The buttons in the Taskbar are now centered on the bottom edge of your display with the Start button as the leftmost button. This positioning works for me because that’s where the Dock in macOS sits. And it requires fewer swipes of my mouse or on my touchpad to access than moving my cursor to the corner of my screen. Faster access to a more familiar location? Sign me up.
After the centered Taskbar, the next biggest departure from the past versions of Windows is the overhauled Start menu in Windows 11. If Microsoft borrowed the centered Taskbar from macOS, it took inspiration from Chrome OS for the new Start menu.
Mark Hachman / IDG
Gone are the live tiles from Windows 10 that I never used or liked. They are oversized to be poked at with a finger on a touchscreen, but most Windows users are rocking a display sans touch support. When I’m moving the cursor on my screen with a touchpad or mouse, I have fine control that doesn’t necessitate a grid of huge tiles. And this assumes these clunky tiles that dominate the Start menu are useful to begin with. The Productivity section might be handy for launching Word or Excel, but I’ve already got those frequent flyers pinned to my Taskbar. I ignore the shovelware tiles in the Explore and vendor sections — never, not once, have I clicked on a tile there.
Taking the place of the departed live tiles is a grid of smaller icons for your pinned apps front and center that has a similar feel to the App Launcher in Chrome OS. This layout lets me see more of my apps on the screen at once than I could with live tiles, and the simple grid makes it easier to spot the app I’m looking for than the cluttered collection of live tiles.
Looking for the alphabetical list of your apps that took up the left half of the Windows 10 Start menu? It’s only a click away in Windows 11. I employ this list only as a secondary source when navigating Windows so I don’t mind it one layer deeper in Windows 11. When I don’t see the app I need in the grid of my pinned apps, I can simply click the All Apps button that sits just above it to scroll through the All apps list. Or I search for it.
Mark Hachman / IDG
You might think that using the search function in Windows 11 requires an extra click because the search box is no longer in the Taskbar next to the Start button. Not so. Despite its absence from the Taskbar, searching in Windows 11 remains a one-click operation. You need to click inside the search box in Windows 10 before typing in your search term. In Windows 11, one click on the magnifying-glass icon in the Taskbar lets you immediately start entering in your keywords because Windows 11 smartly puts your cursor in the search box that opens up without requiring an extra click to start typing. Windows 11 serves up the same, quick, one-click access to search but inside a cleaner Taskbar.

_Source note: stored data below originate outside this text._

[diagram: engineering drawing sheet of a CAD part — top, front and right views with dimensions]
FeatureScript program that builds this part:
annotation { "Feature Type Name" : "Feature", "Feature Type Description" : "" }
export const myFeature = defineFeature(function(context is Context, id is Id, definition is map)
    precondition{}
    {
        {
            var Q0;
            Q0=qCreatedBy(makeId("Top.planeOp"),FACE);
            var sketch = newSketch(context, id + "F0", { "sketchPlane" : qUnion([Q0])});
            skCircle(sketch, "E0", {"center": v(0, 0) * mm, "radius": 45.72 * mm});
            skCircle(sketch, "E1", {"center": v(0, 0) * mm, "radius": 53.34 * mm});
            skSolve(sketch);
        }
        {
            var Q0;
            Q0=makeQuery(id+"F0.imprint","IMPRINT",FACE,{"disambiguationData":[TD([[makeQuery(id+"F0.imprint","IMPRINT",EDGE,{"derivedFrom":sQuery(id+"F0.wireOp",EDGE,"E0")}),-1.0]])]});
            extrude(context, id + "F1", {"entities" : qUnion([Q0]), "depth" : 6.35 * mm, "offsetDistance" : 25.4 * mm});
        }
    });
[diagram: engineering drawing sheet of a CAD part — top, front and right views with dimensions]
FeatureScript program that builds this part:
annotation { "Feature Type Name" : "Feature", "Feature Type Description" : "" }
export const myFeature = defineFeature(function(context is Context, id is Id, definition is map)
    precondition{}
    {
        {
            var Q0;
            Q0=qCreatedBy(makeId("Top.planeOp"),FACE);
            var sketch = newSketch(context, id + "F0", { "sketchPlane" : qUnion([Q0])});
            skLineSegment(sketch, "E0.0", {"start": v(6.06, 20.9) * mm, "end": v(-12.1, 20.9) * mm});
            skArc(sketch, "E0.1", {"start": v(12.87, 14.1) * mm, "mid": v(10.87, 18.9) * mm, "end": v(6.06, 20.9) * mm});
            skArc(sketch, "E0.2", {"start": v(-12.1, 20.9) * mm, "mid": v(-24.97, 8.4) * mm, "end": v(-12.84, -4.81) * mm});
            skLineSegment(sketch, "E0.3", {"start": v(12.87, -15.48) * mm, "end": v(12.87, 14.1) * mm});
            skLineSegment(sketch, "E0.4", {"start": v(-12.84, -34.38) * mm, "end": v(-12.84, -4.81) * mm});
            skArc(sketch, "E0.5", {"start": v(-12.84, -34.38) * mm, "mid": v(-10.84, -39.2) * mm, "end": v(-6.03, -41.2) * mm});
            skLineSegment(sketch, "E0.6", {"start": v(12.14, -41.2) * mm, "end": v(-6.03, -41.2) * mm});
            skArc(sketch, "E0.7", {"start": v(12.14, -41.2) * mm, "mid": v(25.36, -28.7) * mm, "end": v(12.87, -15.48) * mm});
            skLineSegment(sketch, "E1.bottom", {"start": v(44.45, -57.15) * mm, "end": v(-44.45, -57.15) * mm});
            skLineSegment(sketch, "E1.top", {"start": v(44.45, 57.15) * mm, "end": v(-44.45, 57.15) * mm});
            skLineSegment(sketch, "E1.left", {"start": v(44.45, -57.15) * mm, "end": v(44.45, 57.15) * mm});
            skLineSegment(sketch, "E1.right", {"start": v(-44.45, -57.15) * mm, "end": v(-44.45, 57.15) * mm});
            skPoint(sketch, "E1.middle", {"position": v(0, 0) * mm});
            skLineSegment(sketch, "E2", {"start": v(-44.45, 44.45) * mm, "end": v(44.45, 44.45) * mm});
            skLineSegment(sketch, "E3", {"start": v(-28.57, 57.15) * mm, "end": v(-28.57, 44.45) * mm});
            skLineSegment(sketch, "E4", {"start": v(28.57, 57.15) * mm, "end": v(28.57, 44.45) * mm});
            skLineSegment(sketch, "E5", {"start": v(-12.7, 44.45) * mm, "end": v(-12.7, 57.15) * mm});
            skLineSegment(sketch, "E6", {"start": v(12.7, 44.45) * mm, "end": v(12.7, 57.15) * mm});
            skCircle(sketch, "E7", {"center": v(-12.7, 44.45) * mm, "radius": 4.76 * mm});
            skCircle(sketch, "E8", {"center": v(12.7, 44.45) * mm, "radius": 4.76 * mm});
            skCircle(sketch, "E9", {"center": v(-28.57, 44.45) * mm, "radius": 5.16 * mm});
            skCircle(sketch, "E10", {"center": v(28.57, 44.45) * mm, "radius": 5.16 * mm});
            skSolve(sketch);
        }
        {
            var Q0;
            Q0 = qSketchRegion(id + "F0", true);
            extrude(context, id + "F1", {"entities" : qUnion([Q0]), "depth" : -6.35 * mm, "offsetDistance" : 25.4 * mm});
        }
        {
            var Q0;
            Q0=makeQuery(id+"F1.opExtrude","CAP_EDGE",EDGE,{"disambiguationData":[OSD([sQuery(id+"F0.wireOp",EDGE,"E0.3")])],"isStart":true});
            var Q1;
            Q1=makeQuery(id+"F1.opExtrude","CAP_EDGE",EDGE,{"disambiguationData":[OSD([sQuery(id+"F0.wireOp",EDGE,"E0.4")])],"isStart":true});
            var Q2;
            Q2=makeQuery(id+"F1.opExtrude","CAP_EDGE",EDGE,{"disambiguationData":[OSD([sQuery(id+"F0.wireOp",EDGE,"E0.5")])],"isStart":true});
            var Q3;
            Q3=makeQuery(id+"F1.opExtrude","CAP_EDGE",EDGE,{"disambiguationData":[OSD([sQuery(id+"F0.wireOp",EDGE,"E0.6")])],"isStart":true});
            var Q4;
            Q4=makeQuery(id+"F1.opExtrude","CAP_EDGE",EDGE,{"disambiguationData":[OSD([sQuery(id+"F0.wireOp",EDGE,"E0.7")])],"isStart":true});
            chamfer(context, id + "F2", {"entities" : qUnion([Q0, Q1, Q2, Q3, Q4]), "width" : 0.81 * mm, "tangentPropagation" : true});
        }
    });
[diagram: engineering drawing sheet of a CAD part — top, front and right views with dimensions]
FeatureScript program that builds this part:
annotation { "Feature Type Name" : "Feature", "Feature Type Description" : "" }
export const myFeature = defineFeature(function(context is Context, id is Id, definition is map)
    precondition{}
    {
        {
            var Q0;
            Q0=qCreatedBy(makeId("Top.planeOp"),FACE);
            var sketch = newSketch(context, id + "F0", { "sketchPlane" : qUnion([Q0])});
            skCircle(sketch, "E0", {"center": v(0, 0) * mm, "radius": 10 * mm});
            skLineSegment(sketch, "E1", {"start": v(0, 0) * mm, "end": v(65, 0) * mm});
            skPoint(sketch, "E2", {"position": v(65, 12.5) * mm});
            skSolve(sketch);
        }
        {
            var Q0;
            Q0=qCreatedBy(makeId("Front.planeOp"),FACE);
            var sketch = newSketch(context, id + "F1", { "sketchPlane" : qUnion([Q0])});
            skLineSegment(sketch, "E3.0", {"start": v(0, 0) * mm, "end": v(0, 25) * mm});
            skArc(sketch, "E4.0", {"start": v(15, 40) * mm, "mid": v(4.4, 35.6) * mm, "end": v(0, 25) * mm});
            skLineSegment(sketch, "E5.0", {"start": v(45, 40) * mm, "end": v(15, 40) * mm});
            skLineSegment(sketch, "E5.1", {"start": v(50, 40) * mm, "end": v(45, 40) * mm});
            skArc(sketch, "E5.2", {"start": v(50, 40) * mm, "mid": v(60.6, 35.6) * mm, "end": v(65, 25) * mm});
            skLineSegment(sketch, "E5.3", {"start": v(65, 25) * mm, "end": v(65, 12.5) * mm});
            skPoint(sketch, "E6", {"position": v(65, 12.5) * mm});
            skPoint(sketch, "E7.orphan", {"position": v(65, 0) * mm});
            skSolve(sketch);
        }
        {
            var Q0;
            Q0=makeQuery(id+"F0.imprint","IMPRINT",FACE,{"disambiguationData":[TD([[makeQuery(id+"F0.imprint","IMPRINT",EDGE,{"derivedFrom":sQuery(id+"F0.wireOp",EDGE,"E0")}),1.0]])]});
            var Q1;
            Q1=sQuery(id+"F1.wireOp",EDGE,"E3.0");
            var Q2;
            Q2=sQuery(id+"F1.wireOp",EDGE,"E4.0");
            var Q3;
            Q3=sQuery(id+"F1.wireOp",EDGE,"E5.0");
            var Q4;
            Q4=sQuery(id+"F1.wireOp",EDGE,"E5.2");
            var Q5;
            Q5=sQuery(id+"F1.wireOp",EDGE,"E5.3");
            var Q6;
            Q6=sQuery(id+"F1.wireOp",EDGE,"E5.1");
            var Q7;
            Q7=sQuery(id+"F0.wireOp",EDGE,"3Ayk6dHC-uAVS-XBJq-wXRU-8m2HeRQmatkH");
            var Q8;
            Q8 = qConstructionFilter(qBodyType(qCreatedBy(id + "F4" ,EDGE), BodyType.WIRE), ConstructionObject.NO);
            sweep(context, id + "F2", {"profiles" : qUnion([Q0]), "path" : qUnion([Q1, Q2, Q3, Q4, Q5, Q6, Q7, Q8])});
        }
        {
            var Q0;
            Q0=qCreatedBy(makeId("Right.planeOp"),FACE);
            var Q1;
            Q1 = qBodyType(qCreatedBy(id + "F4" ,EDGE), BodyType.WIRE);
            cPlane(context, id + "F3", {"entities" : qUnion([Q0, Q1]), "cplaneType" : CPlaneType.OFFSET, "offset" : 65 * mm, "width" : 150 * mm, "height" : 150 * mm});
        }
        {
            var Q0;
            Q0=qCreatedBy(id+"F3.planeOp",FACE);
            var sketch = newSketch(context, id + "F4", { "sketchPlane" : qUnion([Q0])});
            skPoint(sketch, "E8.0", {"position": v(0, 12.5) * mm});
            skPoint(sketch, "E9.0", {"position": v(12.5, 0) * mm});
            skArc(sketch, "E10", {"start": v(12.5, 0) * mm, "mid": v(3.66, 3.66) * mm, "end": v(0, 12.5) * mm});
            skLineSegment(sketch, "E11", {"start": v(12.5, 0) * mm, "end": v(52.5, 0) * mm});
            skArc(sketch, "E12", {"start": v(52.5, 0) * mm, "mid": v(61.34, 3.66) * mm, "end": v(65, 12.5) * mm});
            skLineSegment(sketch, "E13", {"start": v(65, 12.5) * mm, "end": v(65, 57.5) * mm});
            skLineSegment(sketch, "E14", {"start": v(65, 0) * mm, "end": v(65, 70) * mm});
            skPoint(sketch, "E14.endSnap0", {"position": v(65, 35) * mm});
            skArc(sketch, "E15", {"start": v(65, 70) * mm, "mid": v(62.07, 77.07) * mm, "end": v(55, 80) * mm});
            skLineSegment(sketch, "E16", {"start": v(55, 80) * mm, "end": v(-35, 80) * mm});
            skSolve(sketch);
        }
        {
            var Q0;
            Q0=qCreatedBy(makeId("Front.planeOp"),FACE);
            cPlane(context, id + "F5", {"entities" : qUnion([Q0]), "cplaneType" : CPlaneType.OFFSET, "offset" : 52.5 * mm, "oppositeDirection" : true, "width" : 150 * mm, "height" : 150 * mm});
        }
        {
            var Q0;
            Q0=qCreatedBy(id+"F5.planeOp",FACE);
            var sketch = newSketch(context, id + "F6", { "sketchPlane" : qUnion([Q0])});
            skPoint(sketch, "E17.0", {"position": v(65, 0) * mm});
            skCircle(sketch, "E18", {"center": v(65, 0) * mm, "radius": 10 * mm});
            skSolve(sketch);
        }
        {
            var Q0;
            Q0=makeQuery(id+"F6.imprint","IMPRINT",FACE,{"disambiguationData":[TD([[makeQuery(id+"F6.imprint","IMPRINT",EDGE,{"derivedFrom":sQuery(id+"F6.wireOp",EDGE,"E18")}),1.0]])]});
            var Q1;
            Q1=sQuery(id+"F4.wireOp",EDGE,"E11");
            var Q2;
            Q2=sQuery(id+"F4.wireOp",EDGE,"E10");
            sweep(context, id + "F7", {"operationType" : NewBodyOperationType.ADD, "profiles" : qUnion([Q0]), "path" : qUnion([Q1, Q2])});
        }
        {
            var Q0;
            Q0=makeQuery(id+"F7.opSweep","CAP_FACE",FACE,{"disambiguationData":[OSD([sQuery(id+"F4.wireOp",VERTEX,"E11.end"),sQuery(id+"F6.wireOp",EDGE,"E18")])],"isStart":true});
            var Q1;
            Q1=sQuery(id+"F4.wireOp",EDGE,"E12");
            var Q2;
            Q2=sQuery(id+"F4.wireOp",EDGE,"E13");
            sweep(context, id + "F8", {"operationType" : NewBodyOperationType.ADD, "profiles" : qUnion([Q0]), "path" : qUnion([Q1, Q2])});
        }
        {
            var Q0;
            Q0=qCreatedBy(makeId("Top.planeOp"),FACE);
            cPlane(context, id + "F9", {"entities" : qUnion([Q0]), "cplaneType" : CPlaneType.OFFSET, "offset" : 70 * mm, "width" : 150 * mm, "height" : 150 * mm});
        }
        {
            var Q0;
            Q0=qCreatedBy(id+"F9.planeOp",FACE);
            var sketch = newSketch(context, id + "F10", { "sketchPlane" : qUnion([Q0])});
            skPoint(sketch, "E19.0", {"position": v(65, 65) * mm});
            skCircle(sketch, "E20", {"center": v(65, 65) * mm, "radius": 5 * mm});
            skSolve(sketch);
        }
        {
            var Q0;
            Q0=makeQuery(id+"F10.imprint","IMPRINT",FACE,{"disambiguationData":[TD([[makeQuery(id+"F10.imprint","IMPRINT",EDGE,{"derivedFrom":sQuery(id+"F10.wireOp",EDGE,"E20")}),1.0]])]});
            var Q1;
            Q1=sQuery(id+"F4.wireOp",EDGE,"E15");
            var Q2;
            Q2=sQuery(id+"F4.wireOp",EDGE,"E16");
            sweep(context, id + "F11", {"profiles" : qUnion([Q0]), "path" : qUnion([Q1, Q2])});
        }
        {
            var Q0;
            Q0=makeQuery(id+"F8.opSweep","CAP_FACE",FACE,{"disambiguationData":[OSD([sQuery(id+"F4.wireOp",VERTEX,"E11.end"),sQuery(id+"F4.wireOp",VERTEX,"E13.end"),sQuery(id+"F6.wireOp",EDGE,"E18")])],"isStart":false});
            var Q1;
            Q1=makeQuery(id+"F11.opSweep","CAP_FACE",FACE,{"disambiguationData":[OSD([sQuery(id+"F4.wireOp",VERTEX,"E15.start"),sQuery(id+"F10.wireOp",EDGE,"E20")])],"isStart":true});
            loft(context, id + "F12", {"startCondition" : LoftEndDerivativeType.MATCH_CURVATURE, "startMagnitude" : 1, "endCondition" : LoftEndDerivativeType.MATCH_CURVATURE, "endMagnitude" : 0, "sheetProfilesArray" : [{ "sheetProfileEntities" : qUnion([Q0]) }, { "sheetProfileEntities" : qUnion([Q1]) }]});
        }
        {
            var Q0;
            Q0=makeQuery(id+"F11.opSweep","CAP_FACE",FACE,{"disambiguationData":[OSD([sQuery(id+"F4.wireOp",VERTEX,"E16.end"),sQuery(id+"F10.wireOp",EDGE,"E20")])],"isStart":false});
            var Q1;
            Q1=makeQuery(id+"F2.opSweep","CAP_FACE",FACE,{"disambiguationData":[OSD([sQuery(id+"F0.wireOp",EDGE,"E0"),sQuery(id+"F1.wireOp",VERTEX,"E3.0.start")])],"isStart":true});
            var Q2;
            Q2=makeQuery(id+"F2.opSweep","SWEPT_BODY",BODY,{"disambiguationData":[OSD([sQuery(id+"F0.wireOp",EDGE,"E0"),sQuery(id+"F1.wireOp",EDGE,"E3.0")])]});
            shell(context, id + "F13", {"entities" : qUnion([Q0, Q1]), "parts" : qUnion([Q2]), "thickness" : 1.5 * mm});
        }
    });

Two steps in the right direction
Like most Mac users, I can usually be found moaning and complaining when the subject of Windows comes up. And there’s still dozens of things about Microsoft’s OS that make me crazy and will keep me replacing my MacBook with another MacBook. I must admit, however, that Microsoft got at least two things right with Windows 11.
To my eyes, the new Taskbar and Start menu are improvements over their prior forms that have rolled over from one Windows version to the next for years and years. Sure, I’d like to be able to adjust the size of the Taskbar in Windows 11 as you can with macOS to match the size and resolution of my display, and I’d like better control over how my pinned apps are arranged in the Start menu, but both tools are redesigned in the right direction. They look friendlier and more modern and get me more quickly and easily to the places I want to go in Windows 11.